WHAT TO WORK ON
1: List every school, league, or region where the Lawrence Phillips article below says Phillips played football.
2: Answer these from the Lawrence Phillips article below, one line each:
(a) What is the Heisman Trophy awarded for each year?
(b) Where was Phillips serving his prison term?
(c) How many stories about Phillips does Google News show?
3: Pick up the Lawrence Phillips article after its final sentence and keep writing it.

(SELECTED TEXT Opens)

The Making Of Lawrence Phillips

lawrence-phillipsThere must be many ex-football players or ex-athletes and at least a few famous athletes who have ended their athletic careers by committing crimes. Most of those cases simply fall into obscurity but not that of Lawrence Phillips (1975–2016), who was a star running back in high school (Baldwin Park) in Los Angeles, at the University of Nebraska, and later a professional football player in the NFL, Canada, and Europe. Many long-time observers of Nebraska football, where Phillips played the position known as the “I-Back” (after his position on the field relative to the quarterback), regarded him as perhaps the best running back ever to play at Nebraska. That is not a small thing since the Huskers have produced some of the best collegiate running backs in the history of football. Before Phillips derailed his role as star running back on the 1995 national championship team, he was one of the leading candidates for the Heisman Trophy, which is awarded each year to the best college football player in the USA.

It is understandable that Phillips’ life and death has received some media attention. During the 1995 season he attacked a woman, another university student and athlete, for which he was suspended from the team. Later, he essentially ruined his professional career through repeated alleged violent episodes. After football he was wanted by authorities for domestic abuse and convicted of attempting to attempting to hit with his car some teenagers with whom he had been playing football. He was doing a long, hard stretch in Kern Valley (Bakersfield), California. Most recently, he was being investigated by in connection with the death of his cellmate. Phillips died yesterday and his death is being investigated as a suicide.

Still, there are many domestic abusers and violent criminals in prisons all over the US and it was not difficult for The Bleacher Report to create a slide show in 2010 highlighting 20 famous athletes who put themselves in prison. Still, the fascination with Phillips seems to exceed interest in at least some of the others. Google News shows 815,000 stories on the man Nebraska football fans called simply LP or Lawrence.

(SELECTED TEXT Closes)
(DATASET EXTRACT Opens)

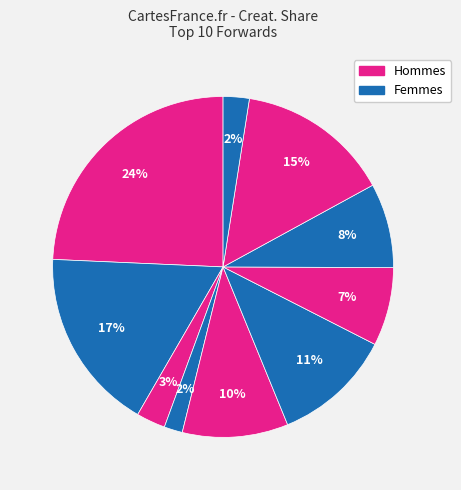

How many segments does this pie chart have?

10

(DATASET EXTRACT Closes)

RESPONSES BY ITEM NUMBER
1:
Baldwin Park high school in Los Angeles
University of Nebraska
NFL
Canada
Europe

2:
(a) It goes to the best college football player in the USA.
(b) Kern Valley (Bakersfield), California.
(c) 815,000.

3:
The first part of the answer is that Phillips gained national fame and notoriety at a time when American society was becoming more conscious of the problem of domestic violence. Phillips seemed to be the poster child for star athletes who, despite their criminal behavior, received special treatment because of their athletic prowess. There is some truth, of course, to this narrative but it is a narrative and every such story needs a villain, a role into which Phillips seemed to fit neatly. His rise and fall also occurred about the same time as the internet. In 1995 most people were still using dial-up access and the internet was just a toddler. More than 20 years later the internet is poised to replace just about every other source of information and entertainment. By 2005, when Phillips’ post-football life was careening headlong into prison, the internet was there to capture it in all its TMZ-ugliness.

As a general rule, Americans like stories with good guys and bad guys. We like see people do well but we take a perverse pleasure in watching them fall. There was a lot of drama surrounding the Nebraska football program in 1994–95. It had been 24 years since the last national championship. This team seemed to have everything it needed to end the drought: a star quarterback in Tommie Frazier, a powerful, slashing I-back in Phillips, one of the great offensive lines of all time and a suffocating defense. Along with the size, skill, and speed there was drama. A defensive lineman was accused of a sexual assault. Frazier developed blood clots and hand to sit out. His backup, Brook Berringer, filled in skillfully, thus creating a dreaded “quarterback controversy.” When Frazier healed, would he get his job back? Then Berringer was injured—though he played some with a cracked rib and a partially collapsed lung—and had to be replaced by a small, unknown third-team quarterback Matt Turman, who came in, behind that powerful offensive line, to guide the team to wins over Kansas State and Oklahoma State. It was a scene from Rudy. At 5′ 11″ and 165lbs, one could be forgiven for wondering how the team manager was now playing quarterback before 76,000 fans. With Turman at quarterback the team relied on Phillips, who responded magnificently.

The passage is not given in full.